# EXERCISE AIM
Format the text read from the pages in the material below as a Markdown table with two columns, Row and Line, giving each line its own numbered row and skipping blank lines. Leave the pictures out of the table.
* * * * *
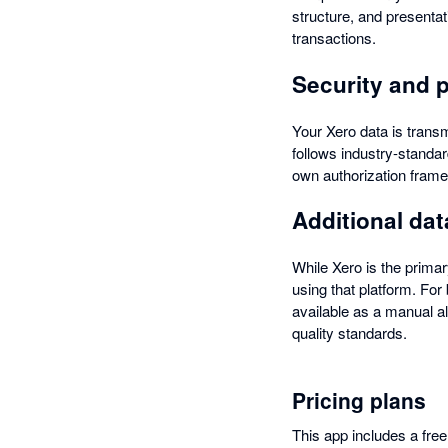
structure, and presenta
transactions.
Security and 
Your Xero data is transm
follows industry-standar
own authorization frame
Additional da
While Xero is the primar
using that platform. Fo
available as a manual al
quality standards.
Pricing plans
This app includes a free 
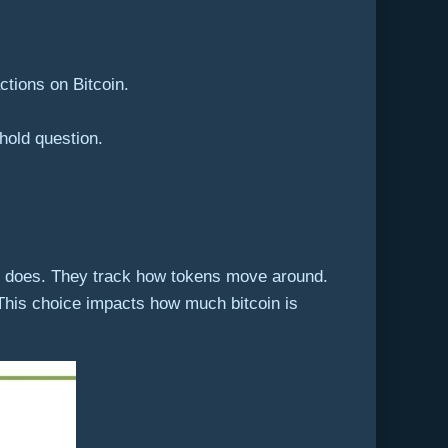
ctions on Bitcoin.
 hold question.
cs does. They track how tokens move around.
. This choice impacts how much bitcoin is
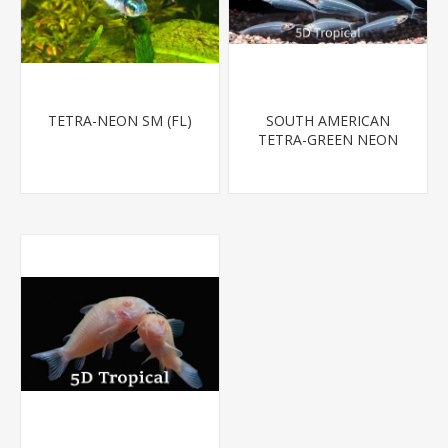
TETRA-NEON SM (FL)
SOUTH AMERICAN
TETRA-GREEN NEON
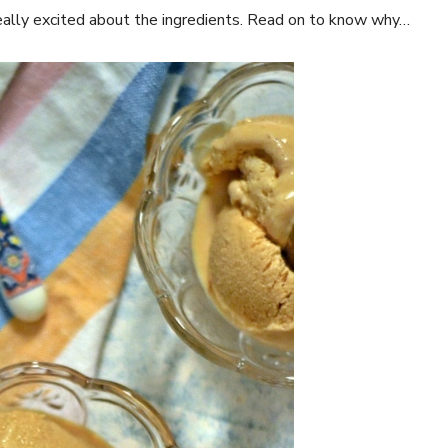
ally excited about the ingredients. Read on to know why…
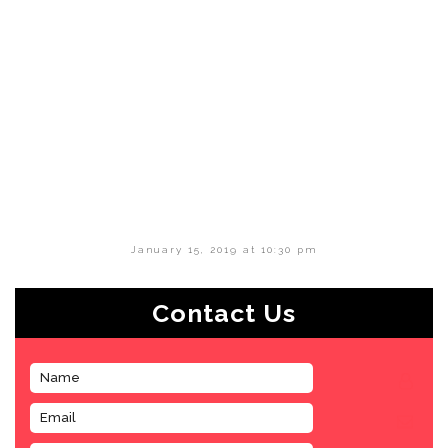
January 15, 2019 at 10:30 pm
Contact Us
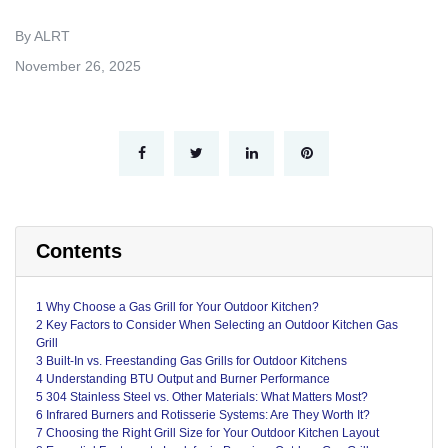
By ALRT
November 26, 2025
Contents
1 Why Choose a Gas Grill for Your Outdoor Kitchen?
2 Key Factors to Consider When Selecting an Outdoor Kitchen Gas
Grill
3 Built-In vs. Freestanding Gas Grills for Outdoor Kitchens
4 Understanding BTU Output and Burner Performance
5 304 Stainless Steel vs. Other Materials: What Matters Most?
6 Infrared Burners and Rotisserie Systems: Are They Worth It?
7 Choosing the Right Grill Size for Your Outdoor Kitchen Layout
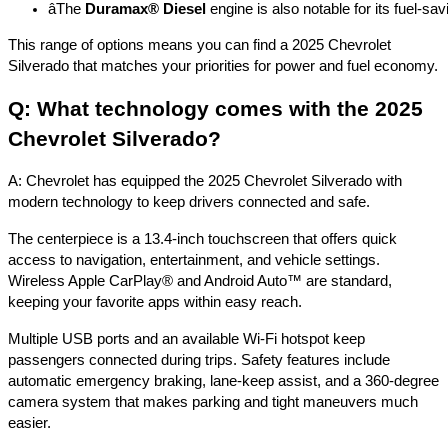
â
The 
Duramax® Diesel
 engine is also notable for its fuel-s
This range of options means you can find a 2025 Chevrolet
Silverado that matches your priorities for power and fuel economy.
Q: What technology comes with the 2025
Chevrolet Silverado?
A: Chevrolet has equipped the 2025 Chevrolet Silverado with
modern technology to keep drivers connected and safe.
The centerpiece is a 13.4-inch touchscreen that offers quick
access to navigation, entertainment, and vehicle settings.
Wireless Apple CarPlay® and Android Auto™ are standard,
keeping your favorite apps within easy reach.
Multiple USB ports and an available Wi-Fi hotspot keep
passengers connected during trips. Safety features include
automatic emergency braking, lane-keep assist, and a 360-degree
camera system that makes parking and tight maneuvers much
easier.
* * * * *
# OUTPUT
| Row | Line |
|---|---|
| 1 | structure, and presenta |
| 2 | transactions. |
| 3 | Security and  |
| 4 | Your Xero data is transm |
| 5 | follows industry-standar |
| 6 | own authorization frame |
| 7 | Additional da |
| 8 | While Xero is the primar |
| 9 | using that platform. Fo |
| 10 | available as a manual al |
| 11 | quality standards. |
| 12 | Pricing plans |
| 13 | This app includes a free  |
| 14 | ctions on Bitcoin. |
| 15 |  hold question. |
| 16 | cs does. They track how tokens move around. |
| 17 | . This choice impacts how much bitcoin is |
| 18 | TETRA-NEON SM (FL) |
| 19 | SOUTH AMERICAN |
| 20 | TETRA-GREEN NEON |
| 21 | ally excited about the ingredients. Read on to know why… |
| 22 | January 15, 2019 at 10:30 pm |
| 23 | Contact Us |
| 24 | By ALRT |
| 25 | November 26, 2025 |
| 26 | Contents |
| 27 | 1 Why Choose a Gas Grill for Your Outdoor Kitchen? |
| 28 | 2 Key Factors to Consider When Selecting an Outdoor Kitchen Gas |
| 29 | Grill |
| 30 | 3 Built-In vs. Freestanding Gas Grills for Outdoor Kitchens |
| 31 | 4 Understanding BTU Output and Burner Performance |
| 32 | 5 304 Stainless Steel vs. Other Materials: What Matters Most? |
| 33 | 6 Infrared Burners and Rotisserie Systems: Are They Worth It? |
| 34 | 7 Choosing the Right Grill Size for Your Outdoor Kitchen Layout |
| 35 | â |
| 36 | The  |
| 37 | Duramax® Diesel |
| 38 |  engine is also notable for its fuel-s |
| 39 | This range of options means you can find a 2025 Chevrolet |
| 40 | Silverado that matches your priorities for power and fuel economy. |
| 41 | Q: What technology comes with the 2025 |
| 42 | Chevrolet Silverado? |
| 43 | A: Chevrolet has equipped the 2025 Chevrolet Silverado with |
| 44 | modern technology to keep drivers connected and safe. |
| 45 | The centerpiece is a 13.4-inch touchscreen that offers quick |
| 46 | access to navigation, entertainment, and vehicle settings. |
| 47 | Wireless Apple CarPlay® and Android Auto™ are standard, |
| 48 | keeping your favorite apps within easy reach. |
| 49 | Multiple USB ports and an available Wi-Fi hotspot keep |
| 50 | passengers connected during trips. Safety features include |
| 51 | automatic emergency braking, lane-keep assist, and a 360-degree |
| 52 | camera system that makes parking and tight maneuvers much |
| 53 | easier. |